Chronic hepatitis is active liver inflammation with fibrosis of varying severity (F0–F3). Cirrhosis (F4) is the end stage in which normal liver architecture is completely replaced by scar tissue with regenerative nodules. In hepatitis the process is potentially reversible — removing the cause of inflammation can lead to fibrosis regression. Cirrhosis is irreversible; treatment aims to prevent decompensation and liver cancer.

It depends on the cause. Viral hepatitis B and C are transmitted through blood (shared needles, unsterile instruments, blood transfusions), with hepatitis B also transmitted sexually and from mother to child during delivery. Autoimmune hepatitis, toxic hepatitis and NAFLD are not contagious. With viral hepatitis, household members and sexual partners should be tested and, where appropriate, vaccinated against hepatitis B.

Non-alcoholic fatty liver disease is directly caused by metabolic disturbances — insulin resistance and obesity. Insulin resistance increases free fatty acid delivery to the liver and impairs their oxidation, causing fat to accumulate in hepatocytes. In patients with type 2 diabetes, NAFLD is present in 60–75% of cases. Weight correction and glucose control are the foundation of treatment. More on the link between the liver and metabolic disorders in the metabolic syndrome article.

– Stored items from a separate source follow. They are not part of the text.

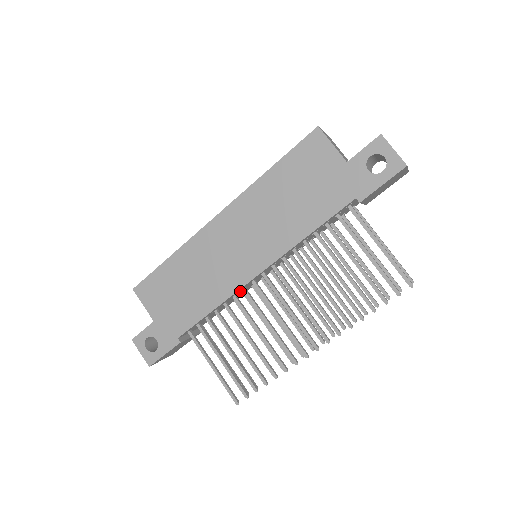
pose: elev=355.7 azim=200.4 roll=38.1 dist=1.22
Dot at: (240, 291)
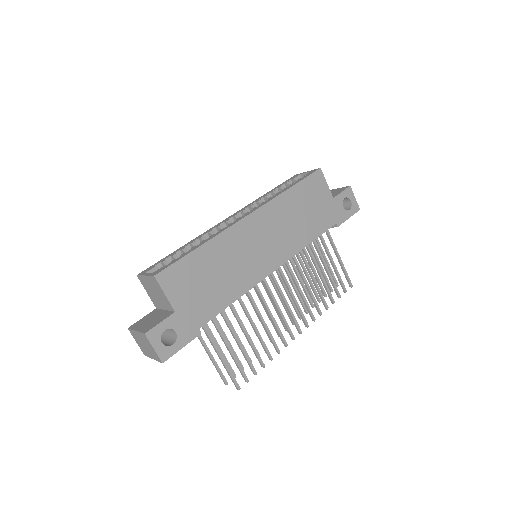
Dot at: occluded
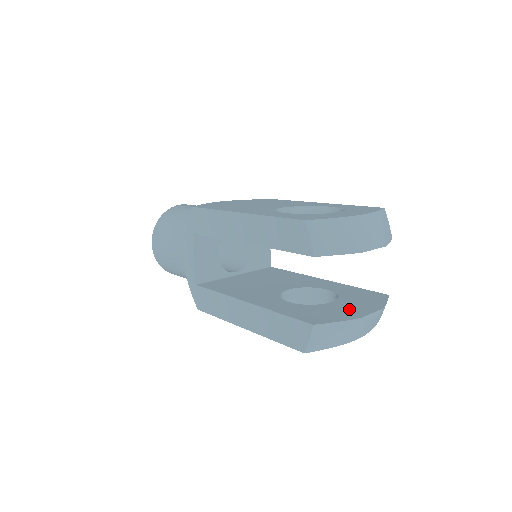
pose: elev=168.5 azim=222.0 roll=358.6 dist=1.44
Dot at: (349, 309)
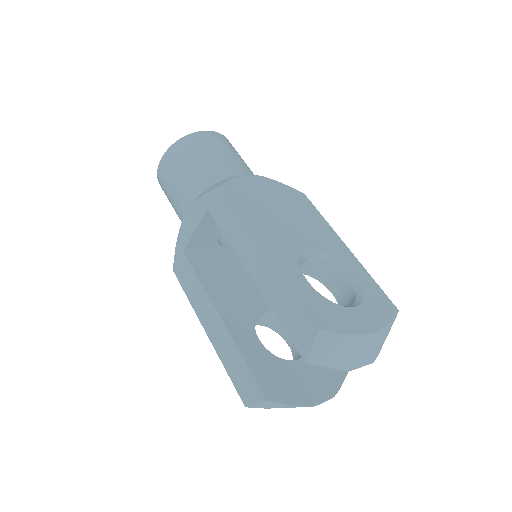
Dot at: (307, 383)
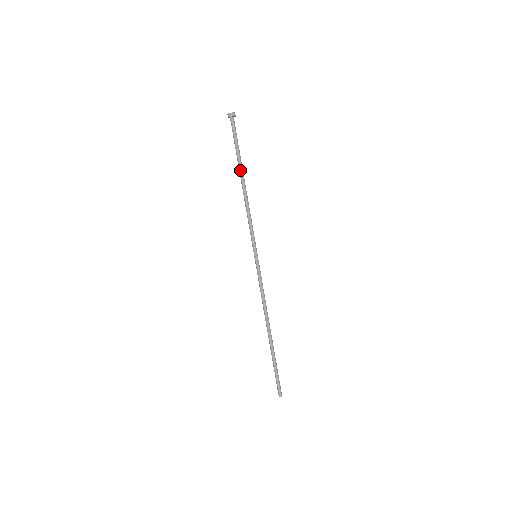
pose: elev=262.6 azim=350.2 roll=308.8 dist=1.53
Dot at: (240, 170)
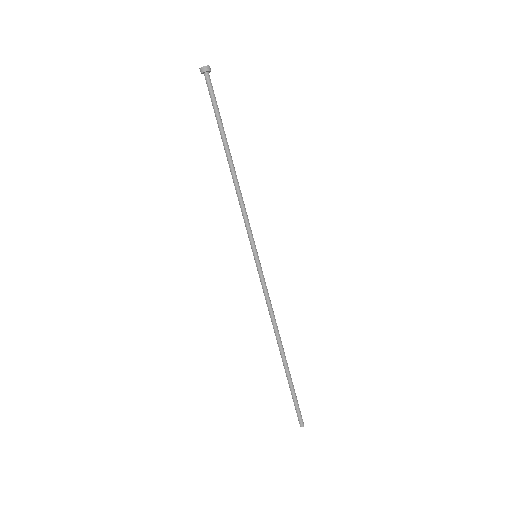
Dot at: (223, 145)
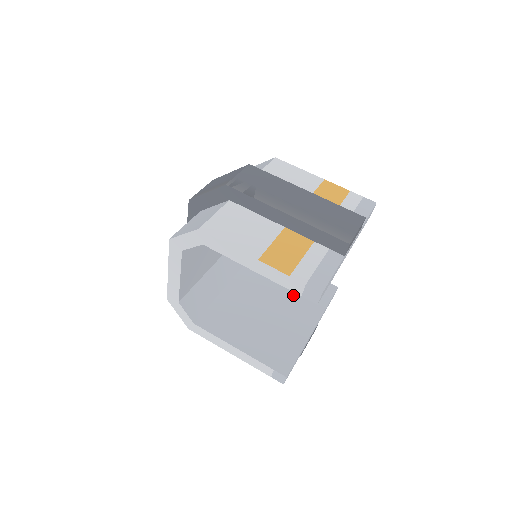
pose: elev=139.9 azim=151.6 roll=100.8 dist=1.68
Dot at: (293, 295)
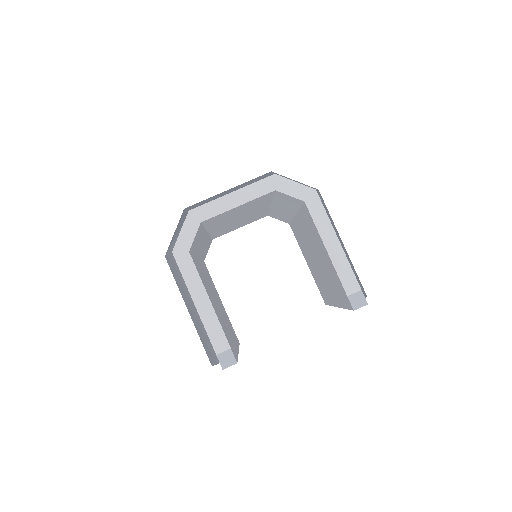
Dot at: occluded
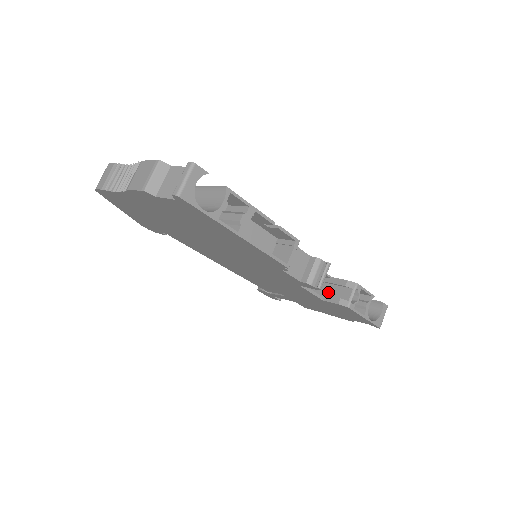
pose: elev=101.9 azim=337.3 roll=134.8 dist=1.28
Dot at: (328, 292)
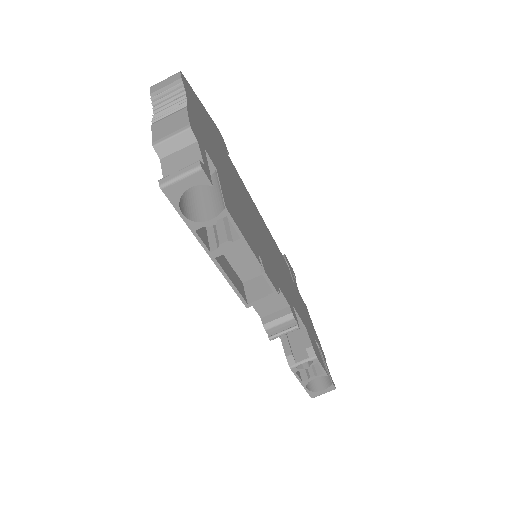
Dot at: (292, 337)
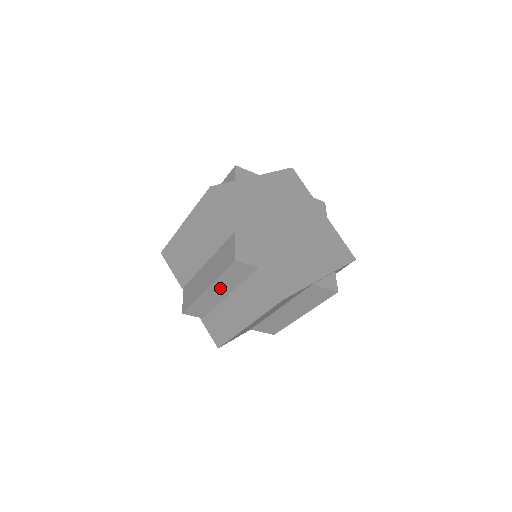
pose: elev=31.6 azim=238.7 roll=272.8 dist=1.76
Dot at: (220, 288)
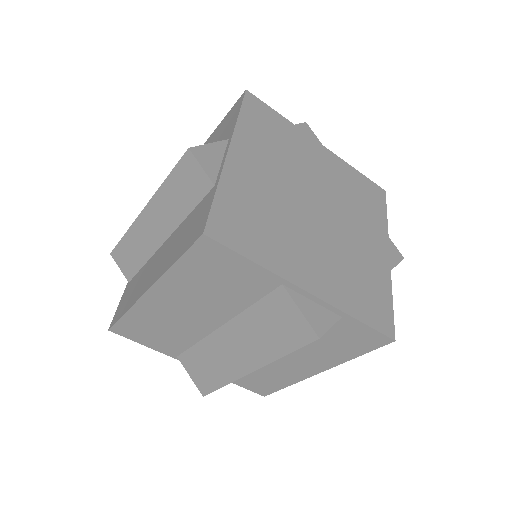
Dot at: occluded
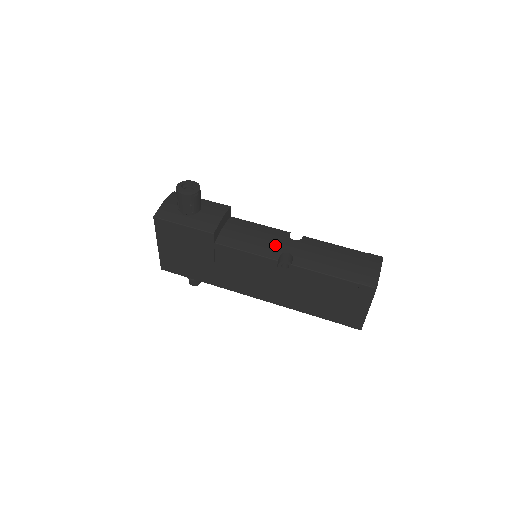
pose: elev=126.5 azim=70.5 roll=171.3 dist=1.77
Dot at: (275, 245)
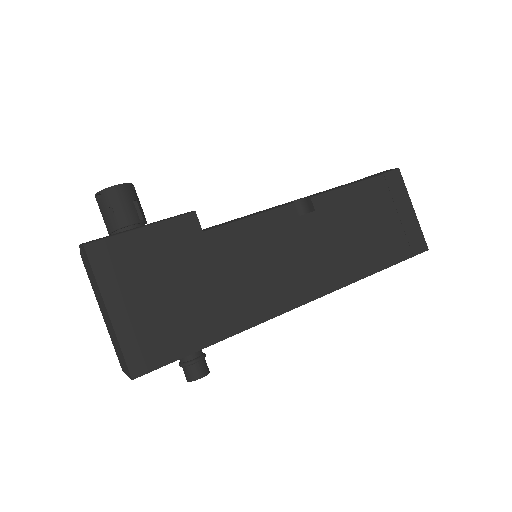
Dot at: occluded
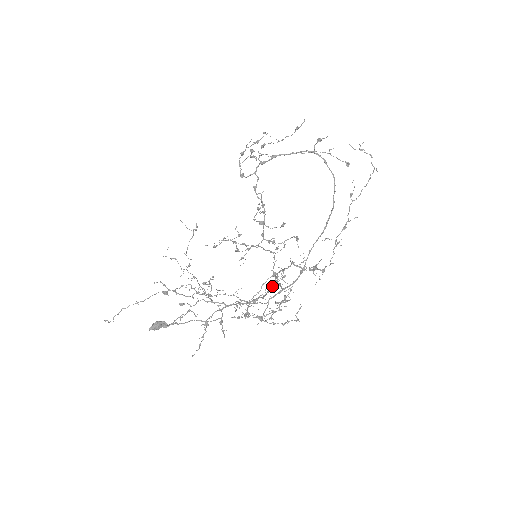
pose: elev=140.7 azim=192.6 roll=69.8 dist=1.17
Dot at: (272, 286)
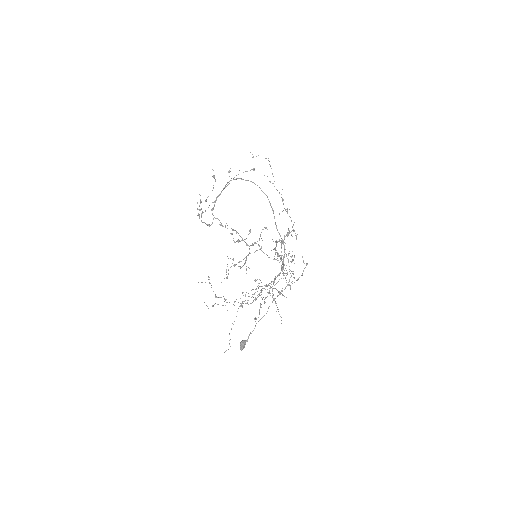
Dot at: (281, 258)
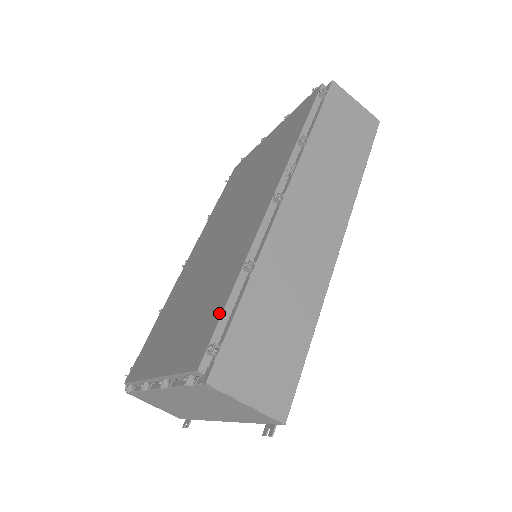
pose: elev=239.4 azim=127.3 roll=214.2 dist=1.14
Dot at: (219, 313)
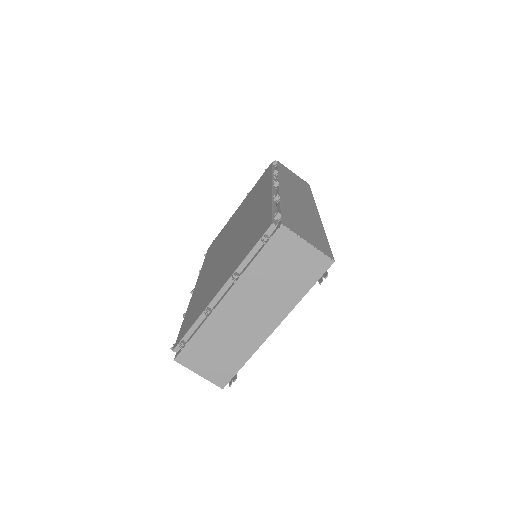
Dot at: (269, 213)
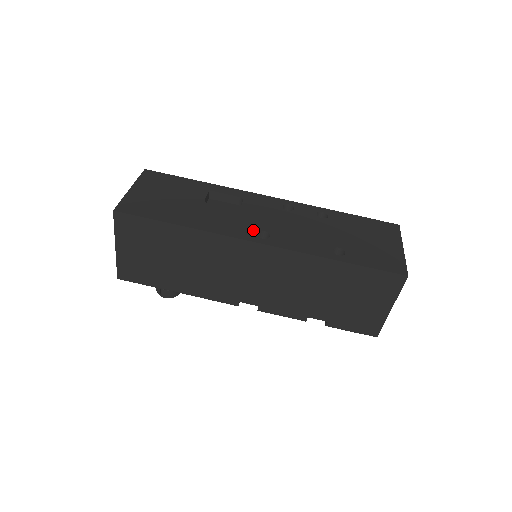
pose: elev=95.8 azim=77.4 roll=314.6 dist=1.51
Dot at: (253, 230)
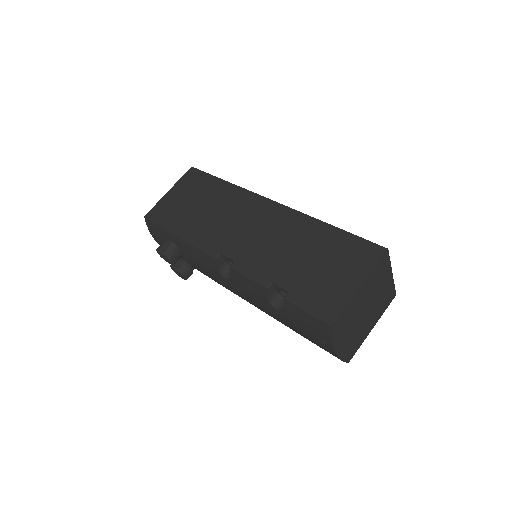
Dot at: occluded
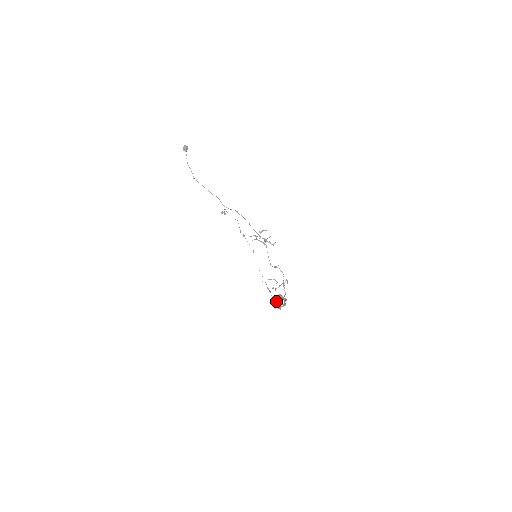
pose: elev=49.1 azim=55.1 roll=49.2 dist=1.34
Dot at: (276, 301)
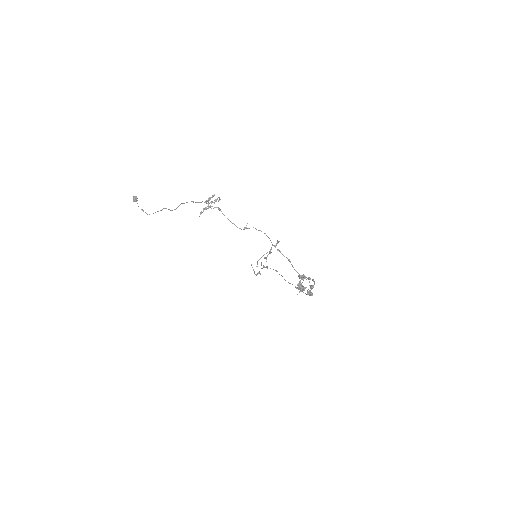
Dot at: (297, 285)
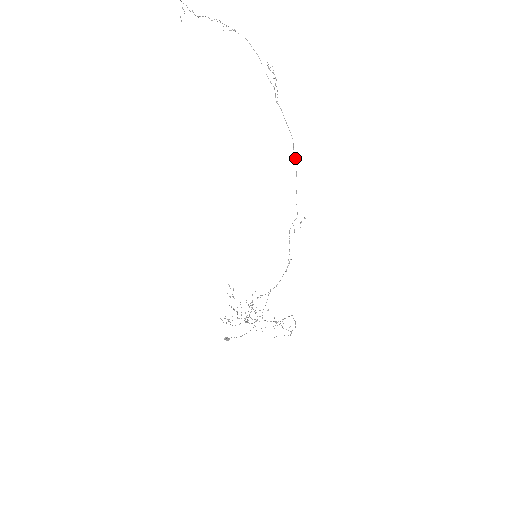
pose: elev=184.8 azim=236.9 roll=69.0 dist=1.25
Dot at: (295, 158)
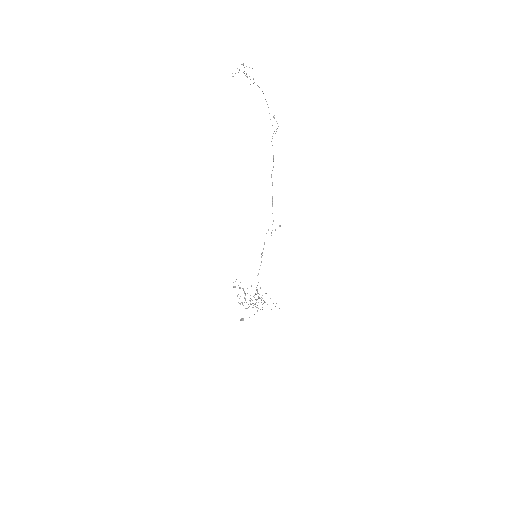
Dot at: occluded
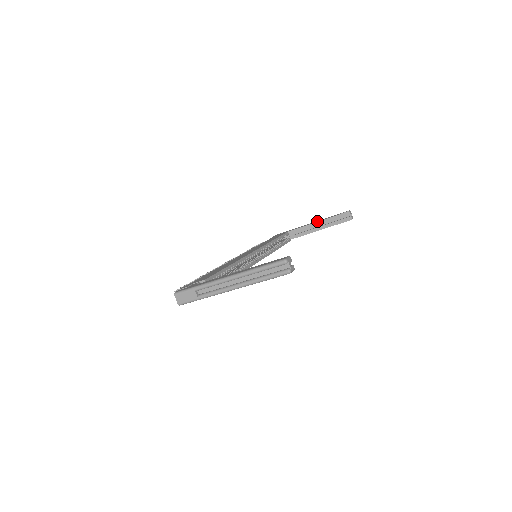
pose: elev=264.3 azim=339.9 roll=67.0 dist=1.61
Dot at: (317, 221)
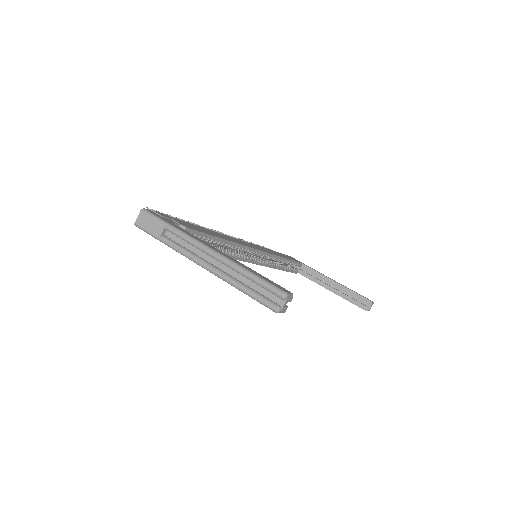
Dot at: occluded
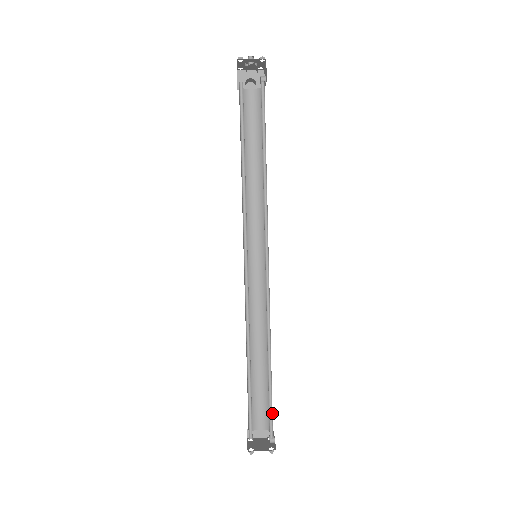
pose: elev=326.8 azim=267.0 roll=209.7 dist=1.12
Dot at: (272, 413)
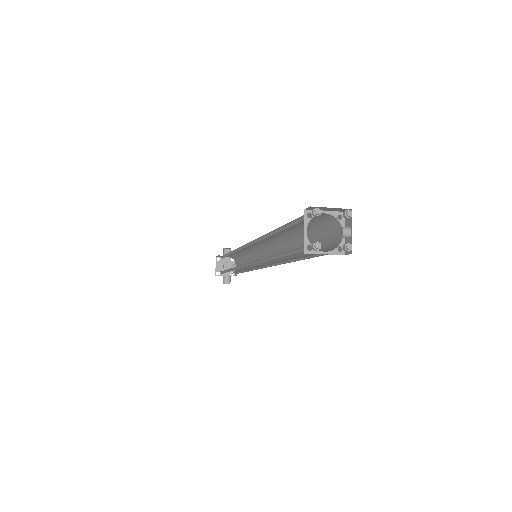
Dot at: occluded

With any chronic hepatitis, alcohol is strictly contraindicated or must be minimised. Alcohol is an independent hepatotoxin that accelerates fibrosis progression regardless of the underlying cause. In viral hepatitis B and C, alcohol use doubles or triples the rate of cirrhosis development. In autoimmune hepatitis, it reduces the efficacy of immunosuppressive therapy. In NAFLD, it is a direct trigger for disease progression.